F. Pregnancy Premarin Intravenous should not be used during pregnancy. (See CONTRAINDICATIONS .)

G. Nursing Mothers Premarin Intravenous should not be used during lactation. Estrogen administration to nursing women has been shown to decrease the quantity and quality of the breast milk. Detectable amounts of estrogens have been identified in the breast milk of women receiving estrogens. Caution should be exercised when Premarin Intravenous is administered to a nursing woman.

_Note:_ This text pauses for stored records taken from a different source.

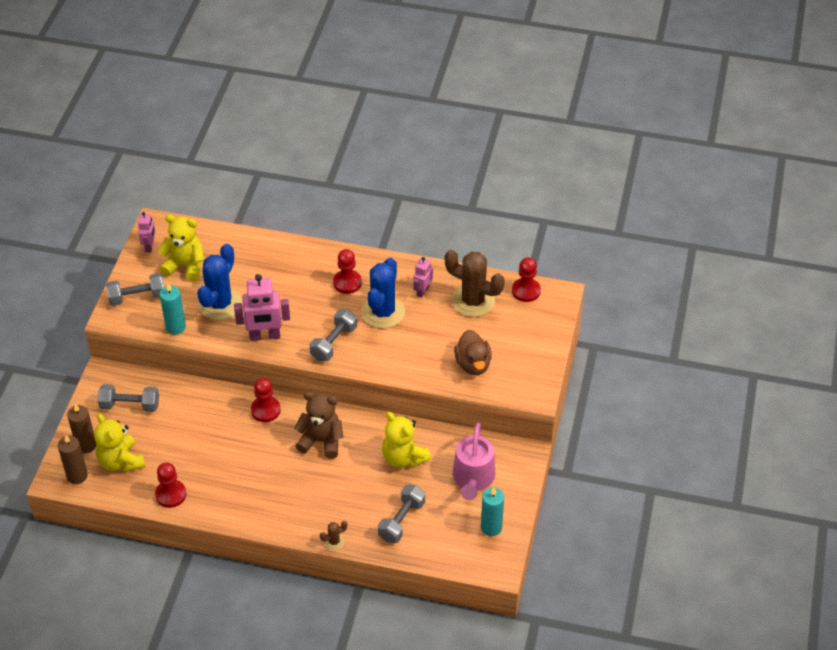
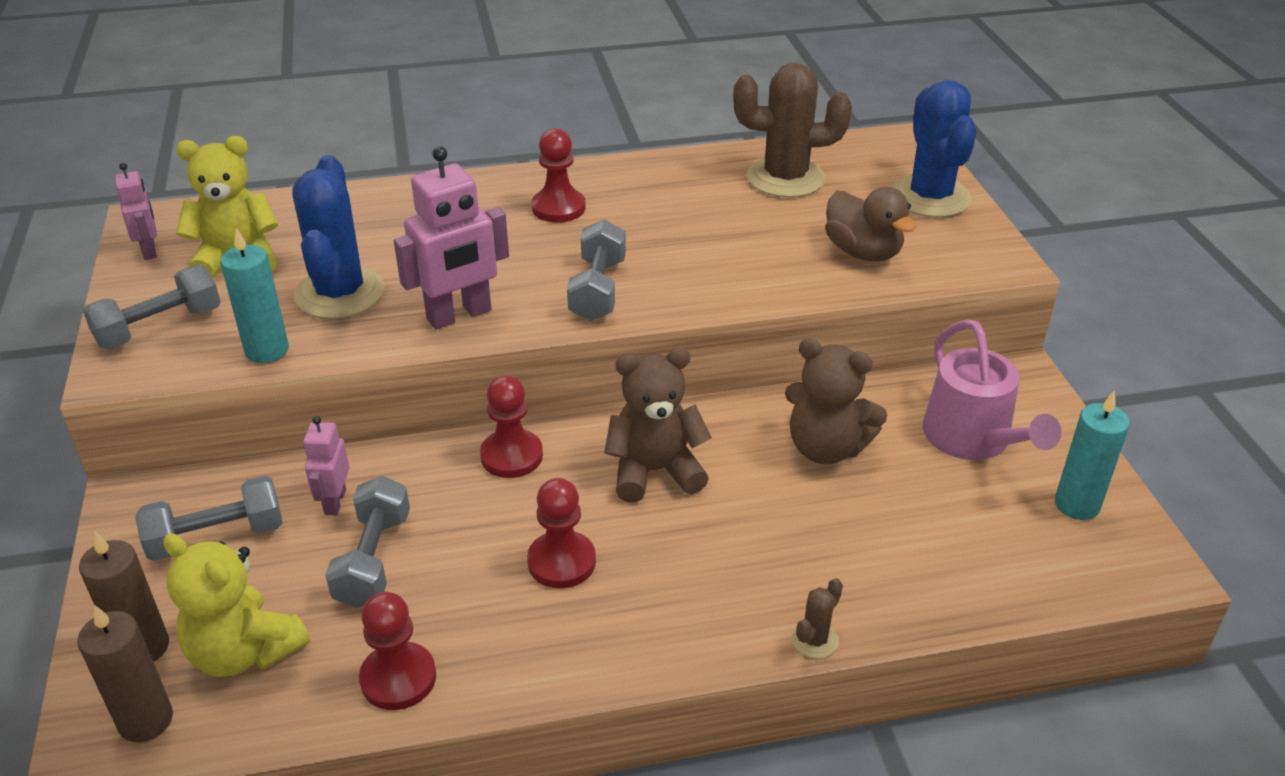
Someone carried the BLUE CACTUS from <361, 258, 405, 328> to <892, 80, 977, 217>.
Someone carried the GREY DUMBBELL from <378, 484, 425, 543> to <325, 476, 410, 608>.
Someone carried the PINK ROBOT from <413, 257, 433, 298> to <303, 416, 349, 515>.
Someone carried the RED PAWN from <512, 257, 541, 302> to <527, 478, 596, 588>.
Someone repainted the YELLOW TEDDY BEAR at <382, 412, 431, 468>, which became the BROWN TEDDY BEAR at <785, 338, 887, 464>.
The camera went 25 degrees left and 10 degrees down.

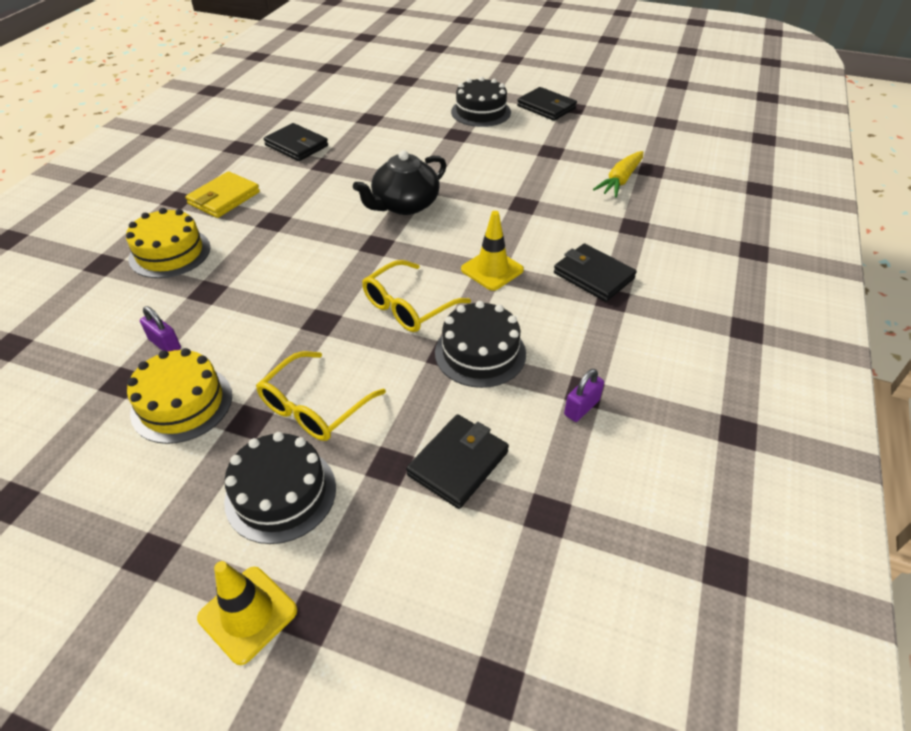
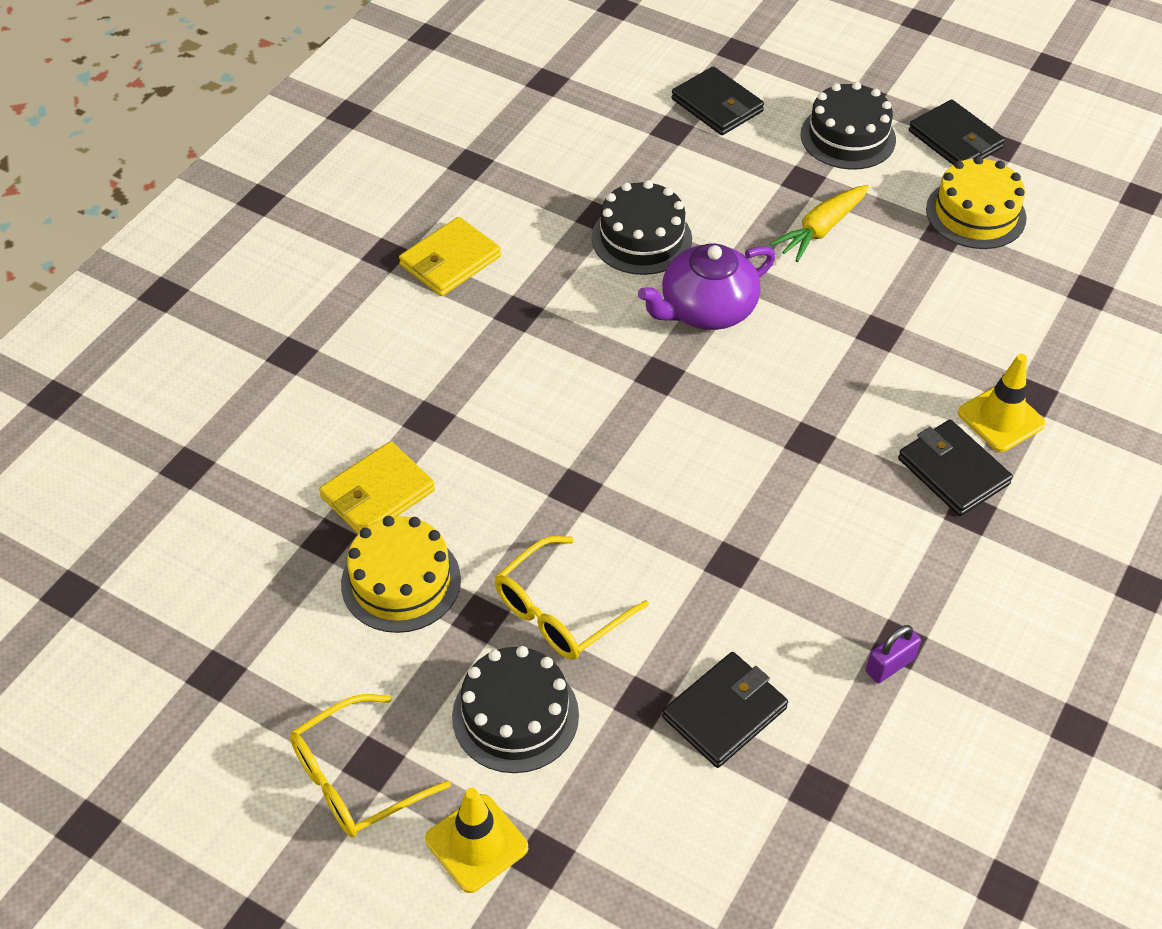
Someone carried the YELLOW CAKE from <126, 208, 210, 278> to <926, 156, 1027, 249>.
Someone carried the BLACK WALLET from <264, 123, 328, 161> to <671, 66, 764, 135>.
Someone carried the YELLOW GLASSES from <362, 260, 471, 332> to <290, 694, 451, 837>.
Someone carried the BLACK CAKE from <435, 301, 526, 388> to <591, 180, 692, 275>.
Someone carried the YELLOW TRAFFIC CONE from <461, 211, 524, 291> to <958, 354, 1046, 452>.
Someone carried the YELLOW CARROT from <593, 151, 643, 198> to <770, 185, 869, 262>.
Someone swapped the PURPLE PADLOCK at <140, 306, 181, 352> for the YELLOW WALLET at <319, 441, 435, 534>.
Someone repainted the BLACK TEAPOT at <353, 150, 447, 215>, which became the PURPLE TEAPOT at <638, 243, 776, 330>.
The camera went 10 degrees right and 5 degrees up.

ADVERSE REACTIONS See BOXED WARNINGS , WARNINGS , and PRECAUTIONS . Premarin Intravenous for injection is indicated for short-term use. However, the warnings, precautions and adverse reactions associated with oral Premarin treatment should be taken into account. The following adverse reactions have been identified during post-approval use of oral or intravenous Premarin. Because these reactions are reported voluntarily from a population of uncertain size, it is not possible to reliably estimate their frequency or establish a causal relationship to drug exposure. Genitourinary system Abnormal uterine bleeding/spotting. Dysmenorrhea or pelvic pain. Increase in size of uterine leiomyomata. Vaginitis, including vaginal candidiasis. Change in amount of cervical secretion. Change in cervical ectropion. Ovarian cancer. Endometrial hyperplasia. Endometrial cancer. Breasts Tenderness, enlargement, pain, discharge, galactorrhea. Fibrocystic breast changes. Breast cancer. Cardiovascular Deep and superficial venous thrombosis. Pulmonary embolism. Thrombophlebitis. Myocardial infarction. Stroke. Increase in blood pressure. Gastrointestinal Nausea, vomiting. Abdominal cramps, bloating. Cholestatic jaundice. Increased incidence of gallbladder disease. Pancreatitis. Enlargement of hepatic hemangiomas. Ischemic colitis. Skin Chloasma or melasma that may persist when drug is discontinued. Erythema multiforme. Erythema nodosum. Hemorrhagic eruption. Loss of scalp hair. Hirsutism. Pruritis. Rash. Eyes Retinal vascular thrombosis. Intolerance to contact lenses. Central Nervous System Headache. Migraine. Dizziness. Mental depression. Exacerbation of chorea. Nervousness. Exacerbation of epilepsy. Dementia. Possible growth potentiation of benign meningioma. Miscellaneous Increase or decrease in weight. Glucose intolerance. Aggravation of porphyria. Edema. Arthralgia. Leg cramps. Changes in libido. Urticaria. Hypocalcemia (preexisting condition). Injection site pain. Injection site edema. Phlebitis (injection site). Exacerbation of asthma. Increased triglycerides.